Records provided:
* * * *

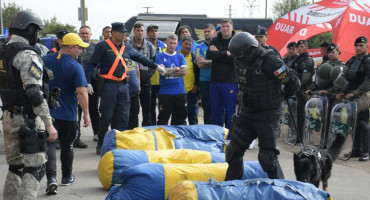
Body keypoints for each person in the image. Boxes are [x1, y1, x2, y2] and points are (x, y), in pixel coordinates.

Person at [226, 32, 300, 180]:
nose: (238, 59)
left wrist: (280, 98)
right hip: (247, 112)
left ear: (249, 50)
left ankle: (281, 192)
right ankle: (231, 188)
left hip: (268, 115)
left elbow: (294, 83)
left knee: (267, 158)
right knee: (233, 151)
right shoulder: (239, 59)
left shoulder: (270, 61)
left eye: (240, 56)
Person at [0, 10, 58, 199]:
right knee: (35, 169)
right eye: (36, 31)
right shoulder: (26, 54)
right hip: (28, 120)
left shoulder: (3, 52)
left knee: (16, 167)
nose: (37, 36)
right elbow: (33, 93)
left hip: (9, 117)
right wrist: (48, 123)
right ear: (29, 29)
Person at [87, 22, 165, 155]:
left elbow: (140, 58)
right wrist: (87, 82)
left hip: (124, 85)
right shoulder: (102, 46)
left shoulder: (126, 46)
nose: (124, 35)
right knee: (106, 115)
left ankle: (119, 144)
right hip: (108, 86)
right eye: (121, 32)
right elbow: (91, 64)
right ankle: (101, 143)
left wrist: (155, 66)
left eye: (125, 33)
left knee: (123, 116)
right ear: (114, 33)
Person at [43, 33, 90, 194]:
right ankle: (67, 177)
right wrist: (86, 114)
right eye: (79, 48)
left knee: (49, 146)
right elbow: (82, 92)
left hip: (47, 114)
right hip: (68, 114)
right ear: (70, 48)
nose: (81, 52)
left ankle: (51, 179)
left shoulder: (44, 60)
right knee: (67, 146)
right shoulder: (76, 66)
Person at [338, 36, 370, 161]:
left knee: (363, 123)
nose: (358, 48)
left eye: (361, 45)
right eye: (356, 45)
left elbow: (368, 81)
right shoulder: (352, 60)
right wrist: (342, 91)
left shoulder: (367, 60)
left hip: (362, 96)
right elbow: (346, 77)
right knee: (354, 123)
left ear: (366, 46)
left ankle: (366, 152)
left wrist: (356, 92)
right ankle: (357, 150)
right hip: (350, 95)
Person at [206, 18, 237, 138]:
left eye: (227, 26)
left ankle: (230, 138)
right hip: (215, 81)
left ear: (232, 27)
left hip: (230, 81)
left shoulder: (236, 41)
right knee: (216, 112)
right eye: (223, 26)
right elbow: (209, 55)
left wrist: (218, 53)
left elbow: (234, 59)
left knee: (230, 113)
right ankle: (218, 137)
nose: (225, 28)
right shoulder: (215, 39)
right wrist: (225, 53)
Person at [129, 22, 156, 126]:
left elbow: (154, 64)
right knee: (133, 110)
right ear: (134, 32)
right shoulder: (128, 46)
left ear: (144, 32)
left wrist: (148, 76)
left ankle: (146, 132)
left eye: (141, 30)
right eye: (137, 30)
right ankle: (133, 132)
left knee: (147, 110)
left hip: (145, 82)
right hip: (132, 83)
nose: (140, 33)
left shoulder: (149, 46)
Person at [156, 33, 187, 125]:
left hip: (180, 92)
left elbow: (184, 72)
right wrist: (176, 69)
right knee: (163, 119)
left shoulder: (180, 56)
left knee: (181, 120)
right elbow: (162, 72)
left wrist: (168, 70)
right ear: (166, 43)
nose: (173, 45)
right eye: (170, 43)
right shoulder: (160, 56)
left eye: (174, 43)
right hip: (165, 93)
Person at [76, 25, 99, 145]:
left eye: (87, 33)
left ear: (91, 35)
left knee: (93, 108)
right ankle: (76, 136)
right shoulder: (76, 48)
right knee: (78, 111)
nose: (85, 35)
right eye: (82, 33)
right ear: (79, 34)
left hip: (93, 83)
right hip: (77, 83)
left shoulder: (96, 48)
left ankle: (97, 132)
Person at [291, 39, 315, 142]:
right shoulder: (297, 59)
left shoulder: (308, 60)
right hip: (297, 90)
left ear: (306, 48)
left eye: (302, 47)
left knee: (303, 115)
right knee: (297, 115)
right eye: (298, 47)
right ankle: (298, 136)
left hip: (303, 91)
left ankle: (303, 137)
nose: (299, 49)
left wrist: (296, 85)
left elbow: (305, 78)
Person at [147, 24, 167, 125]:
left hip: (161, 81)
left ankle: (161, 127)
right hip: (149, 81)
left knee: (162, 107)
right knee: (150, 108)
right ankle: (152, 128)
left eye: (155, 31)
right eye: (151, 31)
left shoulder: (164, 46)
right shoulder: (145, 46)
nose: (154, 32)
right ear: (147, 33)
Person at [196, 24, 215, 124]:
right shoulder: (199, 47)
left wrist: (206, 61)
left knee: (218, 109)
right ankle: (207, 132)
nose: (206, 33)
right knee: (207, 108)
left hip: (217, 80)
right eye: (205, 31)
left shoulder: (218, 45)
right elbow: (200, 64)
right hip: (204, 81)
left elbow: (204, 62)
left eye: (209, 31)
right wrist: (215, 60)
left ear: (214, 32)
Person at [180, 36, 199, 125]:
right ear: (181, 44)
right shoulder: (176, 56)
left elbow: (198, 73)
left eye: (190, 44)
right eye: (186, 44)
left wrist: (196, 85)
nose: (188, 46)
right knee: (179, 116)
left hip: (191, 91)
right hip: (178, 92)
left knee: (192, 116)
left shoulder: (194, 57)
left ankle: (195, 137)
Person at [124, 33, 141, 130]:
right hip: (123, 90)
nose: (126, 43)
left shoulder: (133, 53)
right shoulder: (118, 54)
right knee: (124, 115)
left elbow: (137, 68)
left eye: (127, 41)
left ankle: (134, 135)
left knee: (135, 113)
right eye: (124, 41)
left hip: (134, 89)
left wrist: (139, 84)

* * * *

Task instructions:
Scan the lines above for "left ankle: (146, 132)" and for "left wrist: (206, 61)". Repeat exactly the line holding each of them and every line in between.

Solution for this task:
left ankle: (146, 132)
left eye: (141, 30)
right eye: (137, 30)
right ankle: (133, 132)
left knee: (147, 110)
left hip: (145, 82)
right hip: (132, 83)
nose: (140, 33)
left shoulder: (149, 46)
Person at [156, 33, 187, 125]:
left hip: (180, 92)
left elbow: (184, 72)
right wrist: (176, 69)
right knee: (163, 119)
left shoulder: (180, 56)
left knee: (181, 120)
right elbow: (162, 72)
left wrist: (168, 70)
right ear: (166, 43)
nose: (173, 45)
right eye: (170, 43)
right shoulder: (160, 56)
left eye: (174, 43)
right hip: (165, 93)
Person at [76, 25, 99, 145]:
left eye: (87, 33)
left ear: (91, 35)
left knee: (93, 108)
right ankle: (76, 136)
right shoulder: (76, 48)
right knee: (78, 111)
nose: (85, 35)
right eye: (82, 33)
right ear: (79, 34)
left hip: (93, 83)
right hip: (77, 83)
left shoulder: (96, 48)
left ankle: (97, 132)
Person at [291, 39, 315, 142]:
right shoulder: (297, 59)
left shoulder: (308, 60)
right hip: (297, 90)
left ear: (306, 48)
left eye: (302, 47)
left knee: (303, 115)
right knee: (297, 115)
right eye: (298, 47)
right ankle: (298, 136)
left hip: (303, 91)
left ankle: (303, 137)
nose: (299, 49)
left wrist: (296, 85)
left elbow: (305, 78)
Person at [147, 24, 167, 125]:
left hip: (161, 81)
left ankle: (161, 127)
right hip: (149, 81)
left knee: (162, 107)
right knee: (150, 108)
right ankle: (152, 128)
left eye: (155, 31)
right eye: (151, 31)
left shoulder: (164, 46)
right shoulder: (145, 46)
nose: (154, 32)
right ear: (147, 33)
Person at [196, 24, 215, 124]:
right shoulder: (199, 47)
left wrist: (206, 61)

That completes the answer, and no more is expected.